As a courtesy, this is a full free rendering of my book, Programming iOS 6, by Matt Neuburg. Copyright 2013 Matt Neuburg. Please note that this edition is outdated; the current books are iOS 13 Programming Fundamentals with Swift and Programming iOS 13. If my work has been of help to you, please consider purchasing one or both of them, or you can reward me through PayPal at http://www.paypal.me/mattneub. Thank you!
When you program for iOS, you take advantage of a suite of frameworks provided by Apple. These frameworks, taken together, constitute Cocoa; the brand of Cocoa that provides the API for programming iOS is Cocoa Touch.

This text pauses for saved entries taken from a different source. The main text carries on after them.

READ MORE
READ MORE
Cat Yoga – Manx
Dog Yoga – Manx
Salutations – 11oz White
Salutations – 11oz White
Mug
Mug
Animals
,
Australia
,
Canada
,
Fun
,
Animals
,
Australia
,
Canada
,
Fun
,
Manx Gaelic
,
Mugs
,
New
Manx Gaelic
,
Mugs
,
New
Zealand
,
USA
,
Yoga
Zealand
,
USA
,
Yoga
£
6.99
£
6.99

Cocoa thus plays an important and fundamental role in iOS programming; your code will ultimately be almost entirely about communicating with Cocoa — interacting with the frameworks provided by Apple, in order to make an app that does what you want it to do.
The Cocoa Touch frameworks are a huge boon to you, the programmer, because they provide the underlying functionality that any iOS app needs to have. Your app can put up a window, show the interface containing a button, respond to that button being tapped by the user, and so forth, because Cocoa knows how to do those things. But with the great advantages of working with a framework come great responsibilities. You have to think the way the framework thinks, put your code where the framework expects it, and fulfill many obligations imposed on you by the framework.